Caravane Somoud pour Ghaza : Des Algériens expulsés d’Egypte

Dans un acte révélateur de sa soumission aux intérêts sionistes, le régime du président égyptien, Abdel Fattah Al-Sissi, a arbitrairement arrêté trois avocats algériens à l’aéroport du Caire mercredi 11 juin. Leur crime ? Avoir participé à la caravane Soumoud, une initiative citoyenne mobilisant des milliers de Tunisiens et d’Algériens visant à franchir le poste-frontière de Rafah pour briser le blocus de Ghaza. Si une libération partielle a eu lieu jeudi, les avocats Samir Mostefaoui, Mohamed Atef Briki et Abbas Abdenour restent détenus en vue d’une expulsion, réprimés pour leur humanité.

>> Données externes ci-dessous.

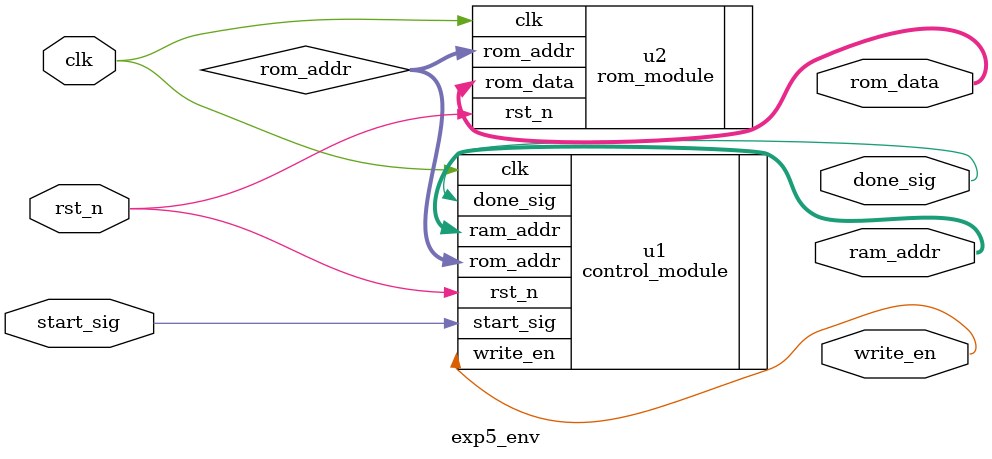
<source format=v>
module exp5_env
(
    input clk,
    input rst_n,
    
    input start_sig,
    output done_sig,
    
    output write_en,
    output [3:0] ram_addr,
    output [7:0] rom_data
);

    wire [3:0] rom_addr;

    control_module u1
    (
        .clk(clk),
        .rst_n(rst_n),
        .start_sig(start_sig),
        .done_sig(done_sig),
        .rom_addr(rom_addr),
        .write_en(write_en),
        .ram_addr(ram_addr)
    );
    
    rom_module u2
    (
        .clk(clk),
        .rst_n(rst_n),
        .rom_addr(rom_addr),
        .rom_data(rom_data)
    );
    
endmodule


</source>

Les faits, rapportés par l’avocate algérienne Fatiha Rouibi, sont accablants : les passeports et téléphones des avocats ont été saisis et confisqués sans base légale, violant le droit à la libre circulation et à la dignité. Ils ont subi un déni de leurs droits les plus élémentaires, bien qu’ils disposaient de visas valides. Ces arrestations s’inscrivent dans une vague de répression contre les militants pro-palestiniens, incluant l’expulsion de militants arrivés pour la Marche mondiale vers Ghaza. Cette initiative, partie de Tunis le 9 juin, rassemble plus de 1 000 citoyens maghrébins (syndicalistes, médecins, artistes) dans 300 véhicules chargés d’aide humanitaire. Son but : forcer symboliquement le passage à Rafah pour soulager Ghaza, où 54 000 Palestiniens ont été tués par l’armée sioniste depuis octobre 2023.
Le ministre de la Défense israélien, Israël Katz, a publiquement exigé que l’Égypte empêche l’entrée de ces militants pacifistes et humanistes. Alors qu’une plainte demande un référendum égyptien sur le traité de paix avec Israël (jugé illégitime face au génocide), le régime préfère réprimer ceux qui incarnent la conscience palestinienne. Ces faits gravissimes dénotent la complicité d’un président à la solde des sionistes. Ces arrestations ne sont pas isolées et révèlent une logique politique de sous-traitance. L’Égypte sert de garde-frontière pour l’entité sioniste, verrouillant Rafah tout en bloquant les convois civils. Alors que Le Caire dénonce verbalement le blocus, il collabore à son maintien en criminalisant la solidarité. Les avocats algériens, même expulsés, ont déjà gagné : leur arrestation ainsi que celles des autres nationalités expose au monde la tyrannie d’un régime qui préfère servir ses maîtres plutôt que la cause palestinienne juste.
L’avancée de la caravane Soumoud est aussi menacée par le maréchal Khalifa Haftar, maître de l’Est libyen. Après un accueil chaleureux à Tripoli où la foule les a acclamés sur la place des Martyrs, les convois humanitaires ont été bloqués, hier, aux abords de Syrte, dans la zone contrôlée par ce seigneur de guerre notoire pro-sioniste. Un stratagème qui s’aligne sur la complicité d’al-Sissi dans l’étouffement de toute solidarité avec Ghaza. Le maréchal Haftar, dont les milices patrouillent dans l’Est libyen, agit en relais zélé de cette injonction.
Face à ces blocages, la caravane Soumoud incarne une lueur d’espoir. Elle unit dans un même élan Tunisiens, Algériens, Mauritaniens et Libyens de l’Ouest. Le Premier ministre libyen Abdelhamid Dbeibah a salué cet élan comme « un exemple de l’engagement généreux du peuple libyen ». Dans les rues de Tripoli, des habitants ont offert du carburant gratuit aux véhicules, geste poignant face à l’avidité des régimes complices. Des centaines de bus ont traversé un vaste territoire de la Libye sous les vivats des populations locales.